Chaim Soutine and Amedeo Modigliani met in Paris in 1915. Both were Jewish immigrants but otherwise their backgrounds were very different: Modigliani came from a middle class, liberal family from Livorno in Italy, whereas Soutine had been raised in a desperately poor, very Orthodox shtetl near Minsk (now Belarus). The two occupied the same lodgings for a while, taking turns, so the story goes, to sleep in the only bed. More importantly, Modigliani also introduced Soutine to his dealer Léopold Zborowski.
Coincidentally (or maybe not coincidentally – I don’t know), the two artists each have exhibitions devoted to them in London this autumn. You don’t need a Jonathan Jones or an Alexander Graham-Dixon to tell you that Modigliani at Tate Modern will be one of the biggest blockbusters of the year. First off, though, is this show at the Courtauld Gallery, which concentrates on the curious series that Soutine painted of serving staff from the luxury hotels and restaurants of Paris during the 1920s. It’s a small show, just twenty-odd paintings in two rooms, but it packs quite a punch.
What you get here is a remarkable gallery of types, all rendered in Soutine’s very idiosyncratic, rather melancholy, brand of Expressionism. The most endearing are the gawky teenaged pastry chefs with their outsized ears; Soutine must be the first artist to have used ears to anchor a composition. At the other end of the psychological spectrum is a marvellously sly valet de chambre, looking positively diabolical in his dark uniform. The rest tend to be cocky, hands-on-hips, defiant; clearly, there’s backstairs intrigue aplenty going on here. If Tim Burton rather than Wes Anderson had made ‘Grand Budapest Hotel’ it might have looked a bit like this.

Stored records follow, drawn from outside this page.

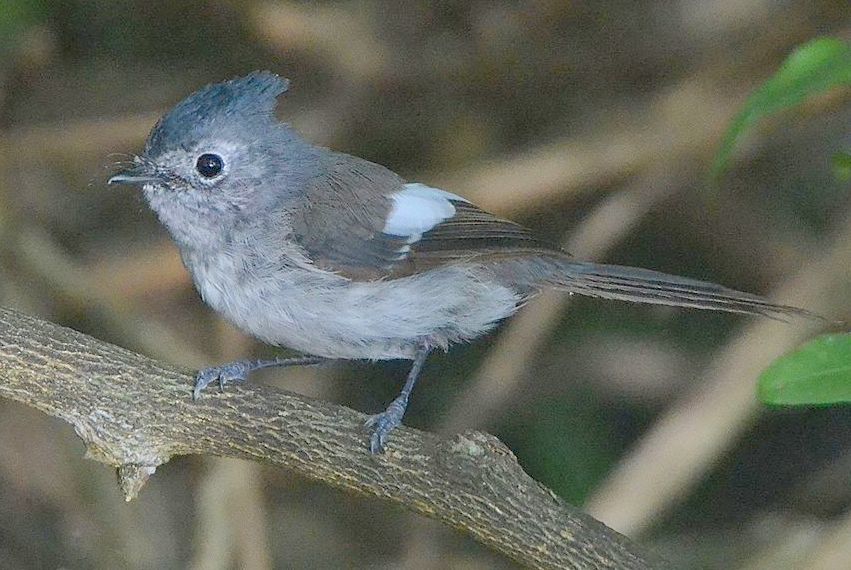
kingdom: Animalia
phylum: Chordata
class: Aves
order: Passeriformes
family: Monarchidae
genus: Trochocercus
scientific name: Trochocercus cyanomelas
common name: Blue-mantled crested flycatcher
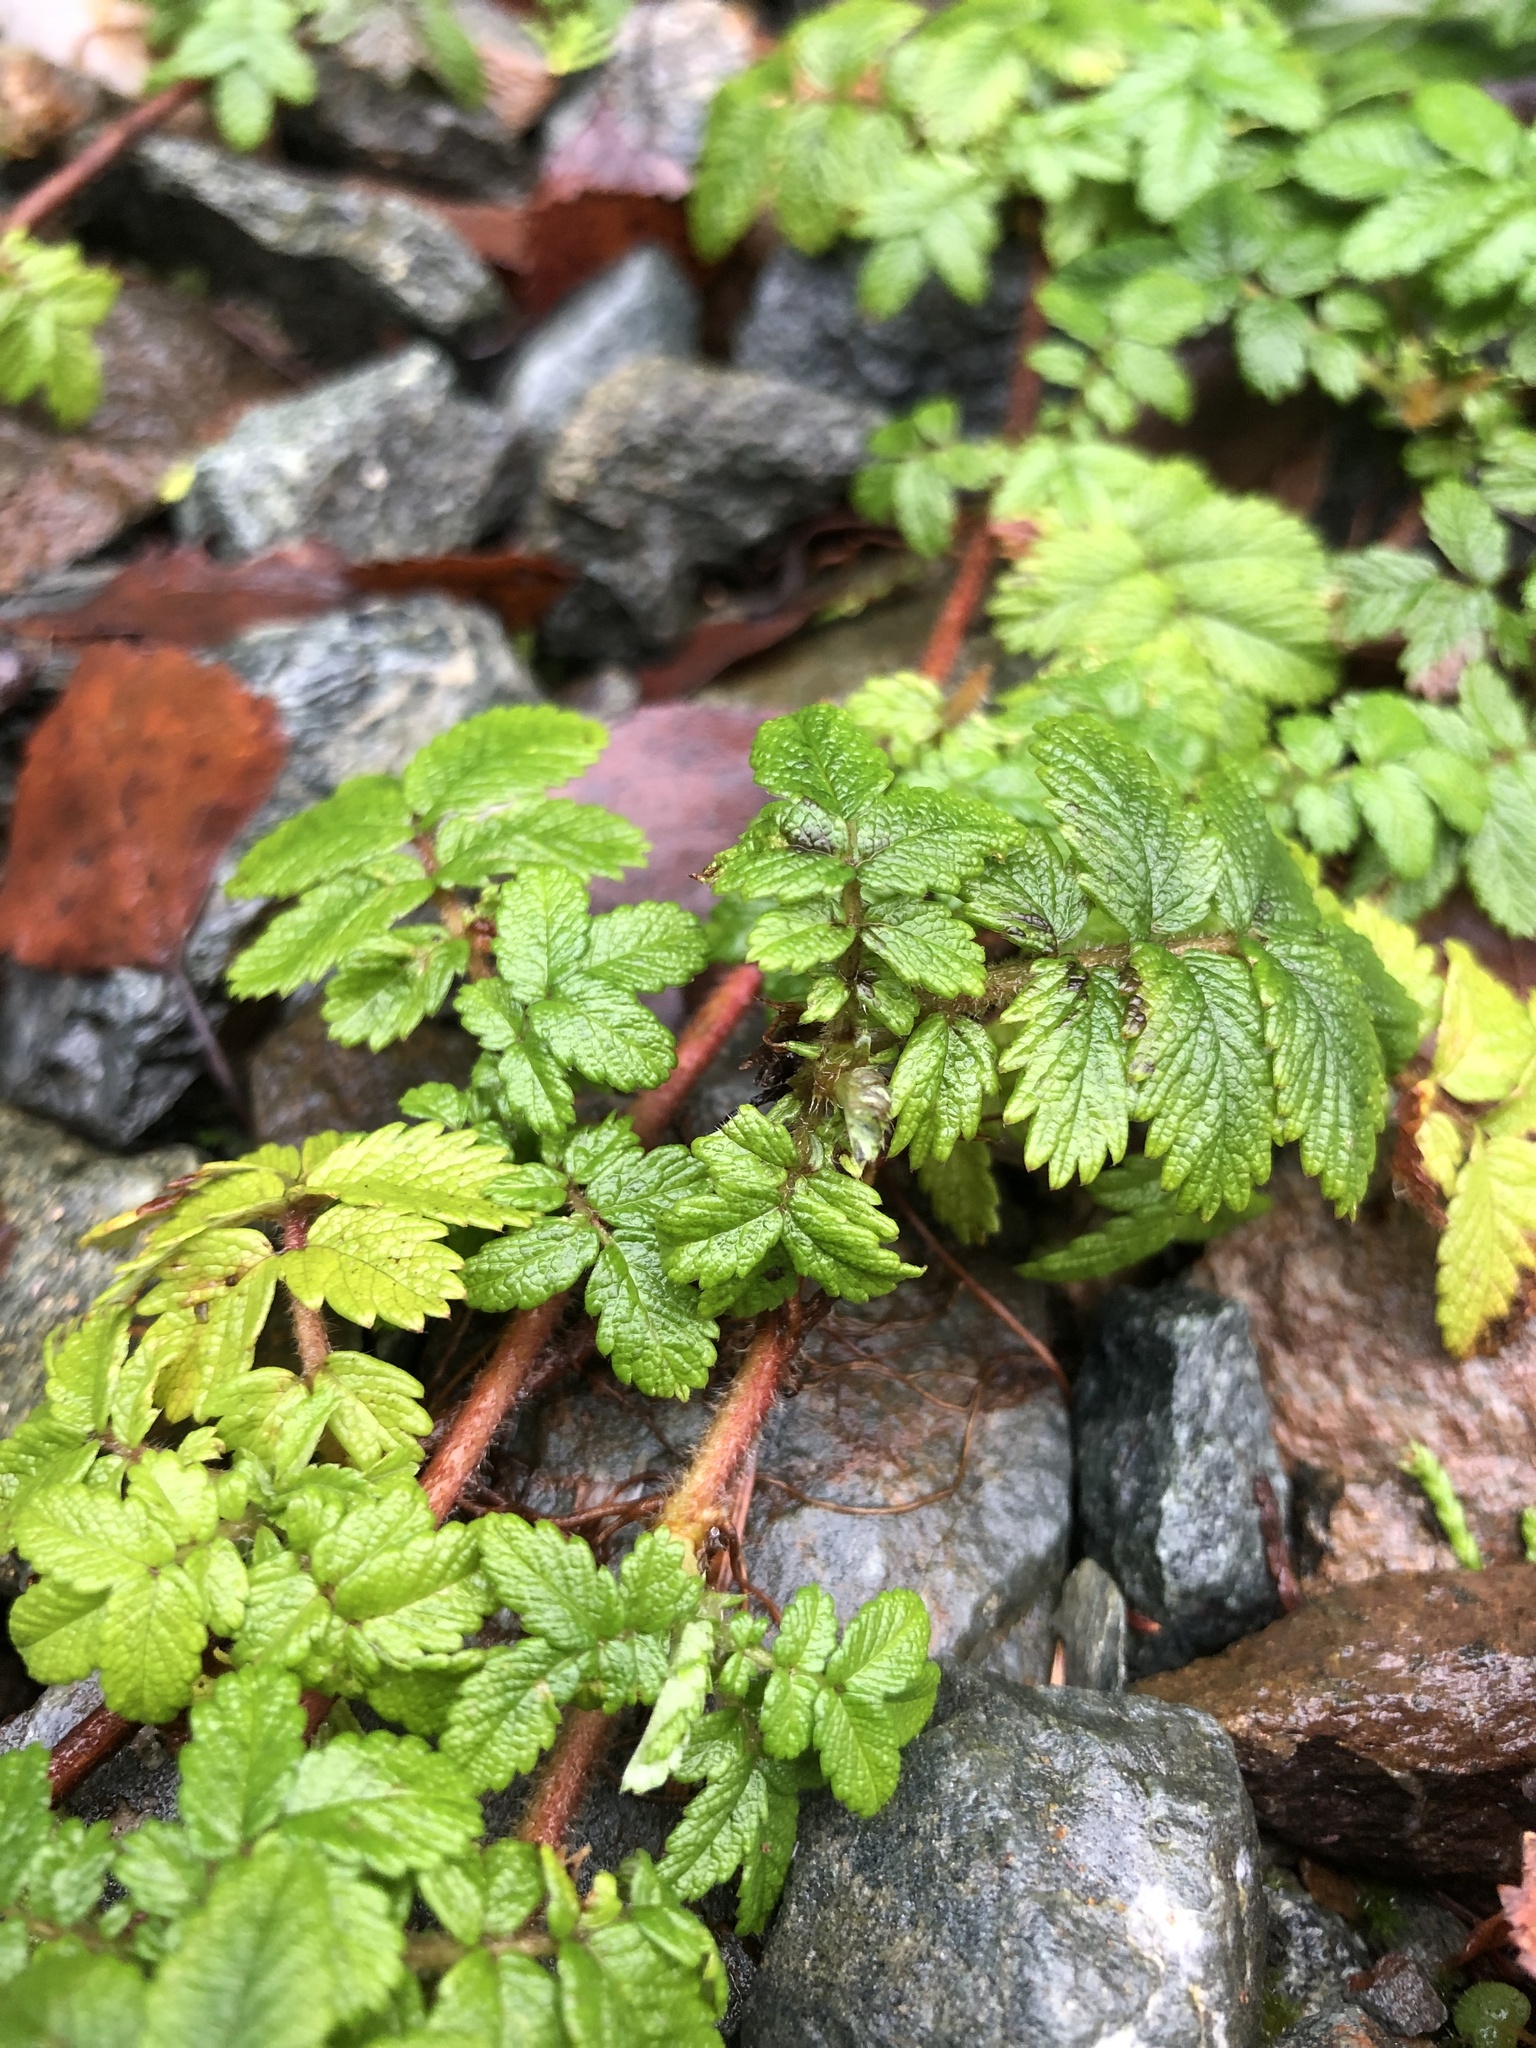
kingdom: Plantae
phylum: Tracheophyta
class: Magnoliopsida
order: Rosales
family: Rosaceae
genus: Acaena
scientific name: Acaena novae-zelandiae
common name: Pirri-pirri-bur
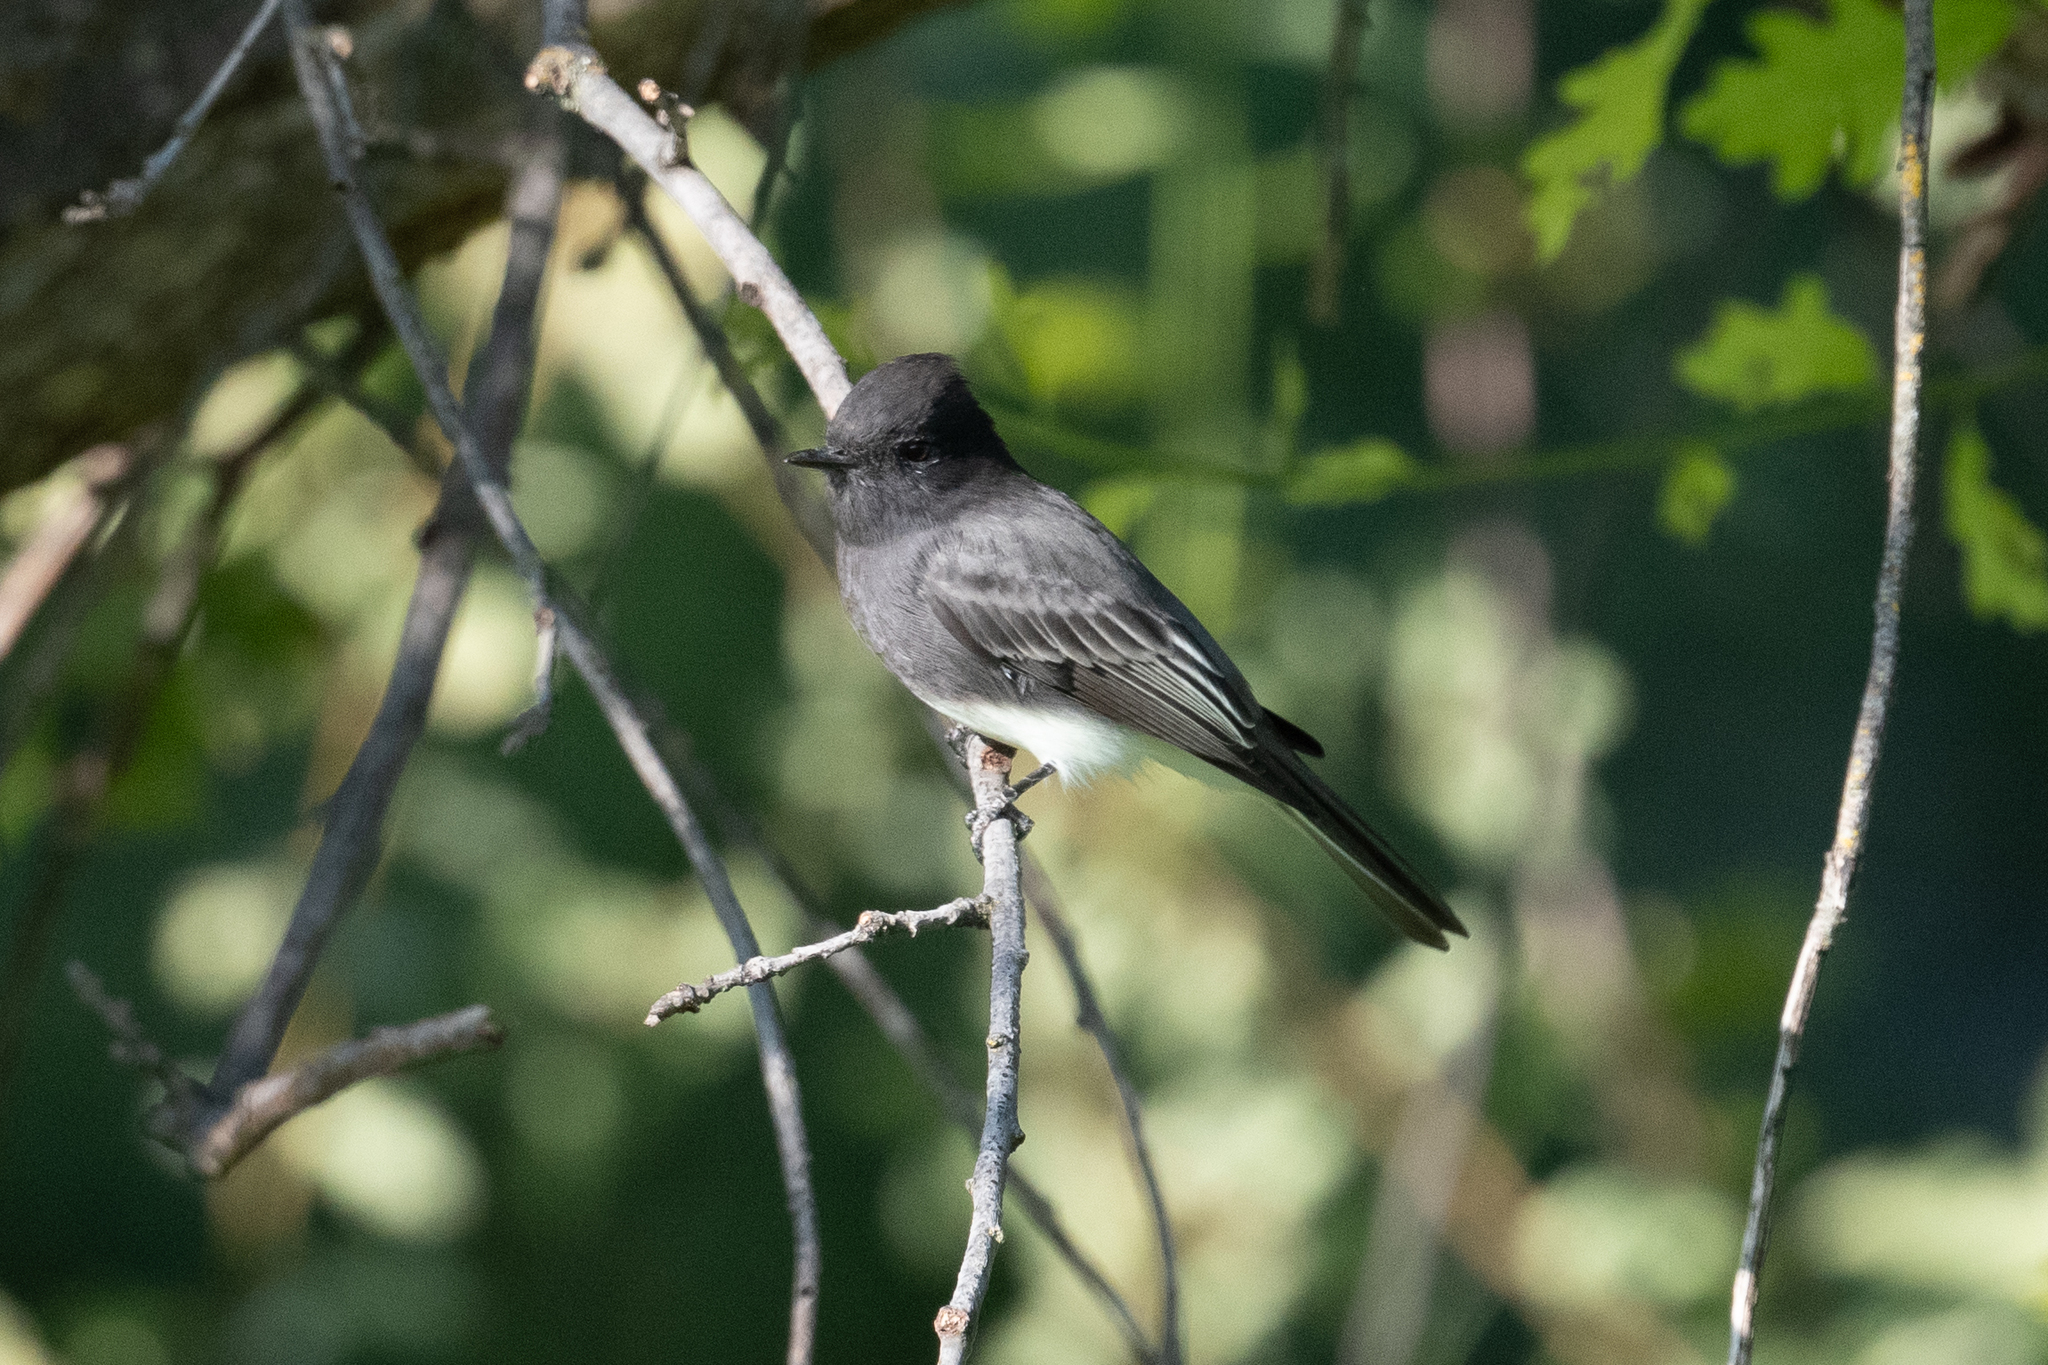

Why were Soutine and other Jewish artists of the 20th Century – Bomberg, Kossoff, Auerbach – so drawn to Expressionism? Probably for the same reason that Soutine revered Rembrandt, famously recreating Rembrandt’s ‘Slaughtered Ox’ in his studio and driving the neighbours to distraction with the stench of rotting flesh. According to David Sylvester, Rembrandt appeals to Jewish sensibilities not just because of his Old Testament subjects but because he’s got soul.
Soutine’s waiters and bellhops aren’t really portraits in the conventional sense, more like character studies, or ‘tronies’, to use the Dutch term. We know surprisingly little about his sitters, not even their names, apparently, in most cases. Presumably they agreed to pose for Soutine in order to augment their meagre wages; if so, they paid a heavy price in the marathon sessions that Soutine’s frenetic working methods demanded. Why, on the other hand, Soutine chose to make these paintings, which, on the face of it, had no obvious commercial appeal, is rather baffling and unfortunately the show isn’t very enlightening on this point.
No doubt all roads will lead to Tate Modern when Modigliani opens on 23 November. Yes, Modigliani is sexier but Soutine was also a great artist and this absorbing show should be seen as more than just a curtain-raiser for the Modigliani juggernaut.